I guess my feeling is that the Icinga folks want to make something MORE of Nagios. Make it more than what it is at the core - network monitoring. There's a valid argument to be made that an "enterprise" monitoring system should have an SNMP trap handler but I personally don't think snmptt is the way to go. If it's that important, it should be something NOT written in a scripting language. If handling traps is of the utmost importance, it should be able to handle whatever volume of traps per second you throw at it. I can't find any performance numbers for snmptt so I can't tell you.

I think the biggest problem I've had with Nagios is that it isn't modular enough. It lacks something we've all come to appreciate these days - the concept of plugins. Admittedly, it's one guy. If he doesn't see a need for it, then we probably won't ever see it. Nagios really needs a standard way for people to plug in to it. Right now we have bolt-on solutions that never REALLY feel integrated. Maybe that's what Icinga wants to do. I can appreciate, however, the lean-ness that Nagios has had for this long. Maybe times have changed an monitoring doesn't just encompass monitoring anymore. I don't know but in my mind, monitoring is still a distinct entity from trending. They go hand in hand but Nagios has never billed itself as an all in one monitoring and trending solution. It monitors, and it alerts. Occasionally it "event handles" but long term storage and analysis of the data is out of scope.

Anyway, much of this has been a ramble based on first blush. I'm sure I'll have more to say. I'll follow the project closely and see what it does. I fully expect a lot of people to switch over just for the "completeness" and "asthetic" factor. Groundwork has clients after all. The demand is there. However, I'm just not sure if I'll make the switch myself.

Maybe the whole thing will prompt Ethan to respond in a positive way and make my wish list come true ;)

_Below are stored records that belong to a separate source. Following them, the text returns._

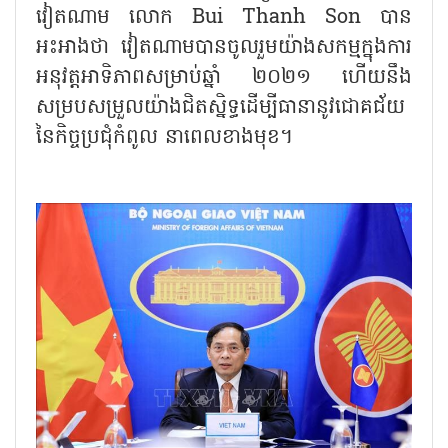
វៀតណាម លោក Bui Thanh Son បាន
អះអាងថា វៀតណាមបានចូលរួមយ៉ាងសកម្មក្នុងការ
អនុវត្តអាទិភាពសម្រាប់ឆ្នាំ ២០២១ ហើយនឹង
សម្របសម្រួលយ៉ាងជិតស្និទ្ធដើម្បីធានានូវជោគជ័យ
នៃកិច្ចប្រជុំកំពូល នាពេលខាងមុខ។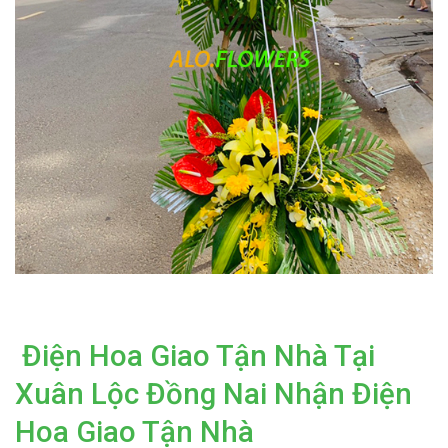
Điện Hoa Giao Tận Nhà Tại
Xuân Lộc Đồng Nai Nhận Điện
Hoa Giao Tận Nhà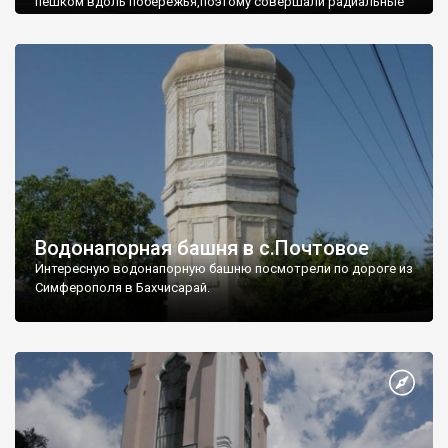
пешком вдоль побережья,поэтому совершали радиальные
вылазки из Оленевки.
Водонапорная башня в с.Почтовое
Интересную водонапорную башню посмотрели по дороге из
Симферополя в Бахчисарай.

- API into the monitoring system
- Native support for RRD storage of perfdata information

Those are my two biggest. I would LOVE to have an API into the live core of the engine to make changes to resources. One thing that I loved about Groundwork (I think it was Groundwork) was that it had a command-line API for adding and removing hosts. I'm really hoping that in the end, we end up with Nagios as a framework with its own basic functionality but that better allows the design of solutions built on top of it. Want to build your own interface? Pull a list of hosts from the API. Pull a list of last known states for each host. Display it.

* By constantly changing, I mean compared to traditional languagues like C. PHP also has (and many developers will admit this) inconsistencies and other "gotchas" left over from years of backwards compatibility.